Question

Every atom has one free electron in copper. If 2.2 ampere current is flowing in the wire of copper having 1 mm diameter, then the drift velocity (approx.) will be (Density of copper = 9×$10^3$ kgm$^{-3}$ and atomic weight = 63)

• A. 0.3 mm/sec
• B. 0.1 mm/sec
• C. 0.2 mm/sec
• D. 0.2 cm/sec

Answer 1

Answer: (C)

0.2 mm/sec

Answer 2

The drift velocity $v_d$ of electrons in a conductor is given by the formula:

$v_d = \frac{I}{neA}$

where:

$I$ is the current flowing through the wire.

$n$ is the number density of free electrons (number of free electrons per unit volume).

$e$ is the elementary charge ($1.6 \times 10^{-19}$ C).

$A$ is the cross-sectional area of the wire.

First, we need to calculate the number density of free electrons, $n$.

The density of copper is $\rho = 9 \times 10^3$ kg/m$^3$.

The atomic weight of copper is 63. This means the molar mass of copper is $M = 63 \times 10^{-3}$ kg/mol.

Avogadro's number is $N_A = 6.022 \times 10^{23}$ atoms/mol.

The number density of copper atoms is given by the number of atoms per mole divided by the volume per mole. The volume per mole is the molar mass divided by the density.

Volume per mole $= \frac{M}{\rho} = \frac{63 \times 10^{-3} \text{ kg/mol}}{9 \times 10^3 \text{ kg/m}^3} = 7 \times 10^{-6} \text{ m}^3\text{/mol}$.

The number density of copper atoms is $\frac{N_A}{\text{Volume per mole}} = \frac{6.022 \times 10^{23} \text{ atoms/mol}}{7 \times 10^{-6} \text{ m}^3\text{/mol}} = \frac{6.022}{7} \times 10^{29} \text{ atoms/m}^3$.

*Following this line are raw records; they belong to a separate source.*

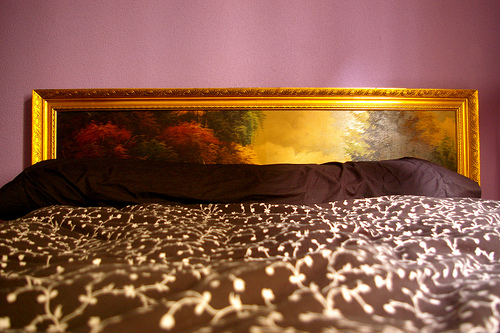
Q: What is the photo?
A: A painting.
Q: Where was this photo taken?
A: In a bedroom.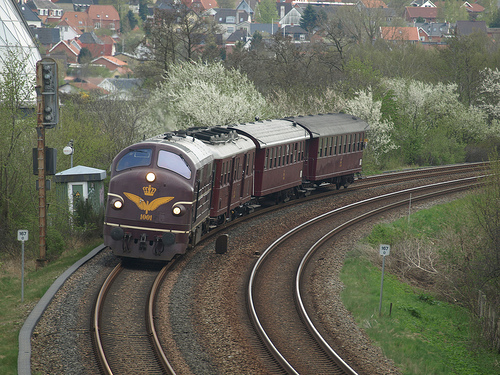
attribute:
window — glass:
[160, 144, 188, 175]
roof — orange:
[88, 54, 125, 64]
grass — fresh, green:
[384, 224, 456, 354]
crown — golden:
[140, 180, 157, 201]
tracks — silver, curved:
[237, 176, 497, 373]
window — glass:
[109, 145, 154, 172]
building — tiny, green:
[50, 163, 105, 235]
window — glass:
[287, 140, 312, 172]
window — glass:
[356, 132, 364, 151]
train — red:
[66, 77, 428, 307]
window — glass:
[352, 137, 372, 156]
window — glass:
[272, 159, 278, 167]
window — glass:
[279, 157, 284, 165]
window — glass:
[296, 153, 300, 161]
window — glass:
[332, 146, 339, 157]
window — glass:
[357, 142, 363, 152]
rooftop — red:
[401, 6, 445, 16]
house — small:
[404, 4, 450, 21]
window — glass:
[220, 163, 229, 187]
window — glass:
[264, 143, 274, 173]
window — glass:
[271, 145, 279, 168]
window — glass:
[283, 145, 293, 167]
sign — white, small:
[18, 227, 29, 242]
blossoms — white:
[194, 82, 240, 120]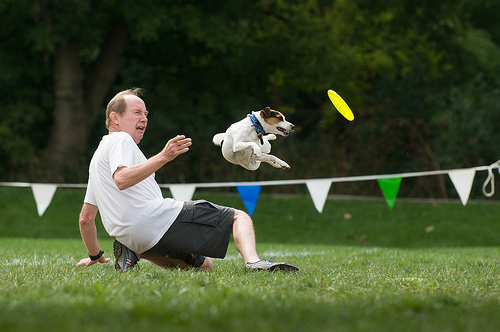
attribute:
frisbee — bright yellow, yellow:
[327, 90, 358, 122]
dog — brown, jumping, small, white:
[213, 106, 295, 171]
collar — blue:
[247, 109, 267, 140]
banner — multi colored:
[249, 170, 498, 217]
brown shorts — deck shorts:
[158, 197, 234, 260]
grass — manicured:
[300, 202, 498, 331]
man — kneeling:
[78, 89, 300, 275]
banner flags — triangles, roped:
[291, 158, 500, 226]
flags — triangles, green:
[377, 176, 403, 211]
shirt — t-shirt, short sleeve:
[86, 132, 184, 253]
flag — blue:
[237, 185, 262, 215]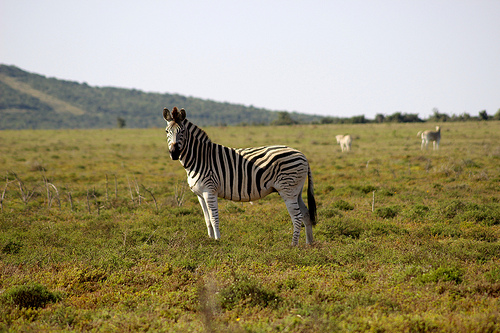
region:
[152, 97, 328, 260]
black and white striped zebra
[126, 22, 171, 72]
white clouds in blue sky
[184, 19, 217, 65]
white clouds in blue sky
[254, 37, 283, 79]
white clouds in blue sky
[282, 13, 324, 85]
white clouds in blue sky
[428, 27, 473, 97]
white clouds in blue sky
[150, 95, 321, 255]
Zebra is standing in the foreground.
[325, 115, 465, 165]
Lions are stalking in the background.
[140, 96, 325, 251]
Black and white zebra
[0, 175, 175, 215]
Dry tree branches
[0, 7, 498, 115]
Grey, overcast skies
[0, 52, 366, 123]
Dark grey hills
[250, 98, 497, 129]
Distant green bushes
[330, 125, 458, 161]
small tan lions in the distance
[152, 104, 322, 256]
Large black and white striped zebra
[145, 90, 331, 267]
A zebra standing in a field.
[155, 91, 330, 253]
A zebra looking toward the camera.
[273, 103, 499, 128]
Trees in the background.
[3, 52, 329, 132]
A hill in the background.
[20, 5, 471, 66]
Blue sky with no clouds.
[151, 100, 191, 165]
The head of a zebra.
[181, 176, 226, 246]
The front legs of a zebra.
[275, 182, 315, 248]
The back legs of a zebra.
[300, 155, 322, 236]
The tail of a zebra.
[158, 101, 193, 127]
The ears of a zebra.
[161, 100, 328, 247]
The zebra is black and white.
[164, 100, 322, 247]
The zebra has stripes.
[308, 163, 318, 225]
The zebra's tail is black.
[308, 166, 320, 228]
The zebra's tail is long.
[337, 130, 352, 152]
The animal in the background is white.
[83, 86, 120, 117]
The hill in the background is green.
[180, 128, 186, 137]
The zebra's eye is black.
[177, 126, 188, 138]
The zebra's eye is small.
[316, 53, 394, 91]
The sky is clear.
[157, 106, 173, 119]
The zebra's ear is dark in color.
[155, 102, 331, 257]
Zebra staring towards camera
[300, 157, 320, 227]
Zebra's tail swing in the air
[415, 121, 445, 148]
Llama in the backround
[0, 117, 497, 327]
Grassy field in the wilderness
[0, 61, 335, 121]
Backround mountain with many trees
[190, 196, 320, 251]
Zebra's legs with hooves hidden by grass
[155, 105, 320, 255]
Zebra looking into yonder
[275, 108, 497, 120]
Trees in the distance back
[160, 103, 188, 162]
Head of a zebra noticing something odd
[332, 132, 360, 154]
White llama grazing in the pasture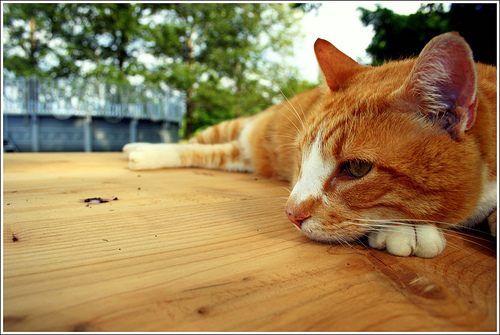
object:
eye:
[336, 157, 374, 178]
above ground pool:
[4, 77, 181, 152]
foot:
[367, 220, 447, 259]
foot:
[118, 141, 180, 172]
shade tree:
[7, 6, 66, 77]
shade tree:
[177, 5, 318, 141]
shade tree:
[353, 1, 499, 71]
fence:
[4, 78, 189, 122]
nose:
[286, 210, 311, 227]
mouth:
[316, 220, 378, 245]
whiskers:
[345, 219, 491, 230]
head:
[287, 60, 487, 241]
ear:
[312, 37, 360, 94]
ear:
[393, 30, 477, 136]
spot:
[294, 135, 338, 199]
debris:
[83, 195, 102, 205]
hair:
[326, 55, 449, 122]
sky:
[6, 3, 475, 119]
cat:
[122, 31, 500, 259]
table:
[139, 294, 498, 333]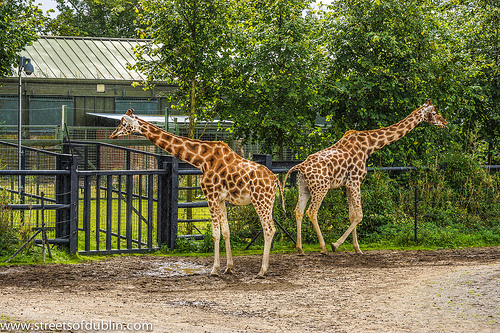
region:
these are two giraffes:
[104, 98, 456, 275]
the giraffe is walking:
[293, 100, 440, 252]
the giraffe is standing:
[113, 102, 279, 280]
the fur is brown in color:
[211, 151, 233, 197]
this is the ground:
[208, 289, 435, 329]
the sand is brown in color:
[62, 279, 177, 315]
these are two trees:
[231, 6, 486, 94]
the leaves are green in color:
[232, 21, 383, 91]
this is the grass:
[382, 221, 460, 237]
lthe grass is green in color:
[387, 227, 454, 250]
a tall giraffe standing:
[278, 100, 446, 257]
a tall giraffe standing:
[108, 102, 286, 279]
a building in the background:
[0, 35, 362, 181]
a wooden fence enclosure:
[0, 135, 495, 250]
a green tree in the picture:
[131, 0, 258, 159]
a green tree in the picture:
[221, 0, 326, 160]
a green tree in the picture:
[323, 5, 458, 165]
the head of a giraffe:
[104, 104, 139, 140]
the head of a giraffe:
[413, 99, 451, 134]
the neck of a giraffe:
[378, 113, 422, 142]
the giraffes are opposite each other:
[97, 90, 444, 250]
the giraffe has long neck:
[157, 138, 194, 152]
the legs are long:
[211, 210, 278, 255]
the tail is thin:
[283, 165, 297, 182]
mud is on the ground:
[138, 261, 203, 283]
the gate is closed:
[70, 170, 171, 232]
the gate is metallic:
[73, 174, 168, 242]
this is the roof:
[67, 45, 124, 71]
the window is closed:
[128, 100, 162, 110]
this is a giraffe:
[296, 127, 371, 246]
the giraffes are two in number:
[131, 112, 406, 251]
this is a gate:
[78, 145, 171, 245]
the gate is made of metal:
[94, 167, 149, 245]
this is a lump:
[26, 60, 32, 76]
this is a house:
[47, 39, 107, 124]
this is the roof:
[60, 36, 114, 66]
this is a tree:
[256, 14, 303, 141]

Since every atom of copper has one free electron, the number density of free electrons is $n = \frac{6.022}{7} \times 10^{29} \text{ m}^{-3} \approx 0.8603 \times 10^{29} \text{ m}^{-3}$.

Next, we calculate the cross-sectional area of the wire, $A$.

The diameter of the wire is $d = 1$ mm $= 1 \times 10^{-3}$ m.

The radius is $r = d/2 = 0.5$ mm $= 0.5 \times 10^{-3}$ m.

The area is $A = \pi r^2 = \pi (0.5 \times 10^{-3})^2 = \pi (0.25 \times 10^{-6}) \text{ m}^2$.

Using $\pi \approx 3.14159$, $A \approx 0.7854 \times 10^{-6} \text{ m}^2$.

The current flowing is $I = 2.2$ A.

The charge of an electron is $e = 1.6 \times 10^{-19}$ C.

Now, we can calculate the drift velocity:

$v_d = \frac{I}{neA} = \frac{2.2}{(0.8603 \times 10^{29} \text{ m}^{-3}) \times (1.6 \times 10^{-19} \text{ C}) \times (0.7854 \times 10^{-6} \text{ m}^2)}$

$v_d = \frac{2.2}{(0.8603 \times 1.6 \times 0.7854) \times 10^{29 - 19 - 6}} \text{ m/s}$

$v_d = \frac{2.2}{(0.8603 \times 1.6 \times 0.7854) \times 10^4} \text{ m/s}$

Calculate the product in the denominator: $0.8603 \times 1.6 \times 0.7854 \approx 1.080$.

$v_d \approx \frac{2.2}{1.080 \times 10^4} \text{ m/s} \approx 2.037 \times 10^{-4} \text{ m/s}$.

We need to convert the drift velocity to mm/sec.

$1 \text{ m} = 1000 \text{ mm}$.

$v_d \approx 2.037 \times 10^{-4} \text{ m/s} \times \frac{1000 \text{ mm}}{1 \text{ m}} = 2.037 \times 10^{-4} \times 10^3 \text{ mm/sec} = 2.037 \times 10^{-1} \text{ mm/sec} = 0.2037 \text{ mm/sec}$.

Comparing this value with the given options, the calculated value 0.2037 mm/sec is closest to 0.2 mm/sec.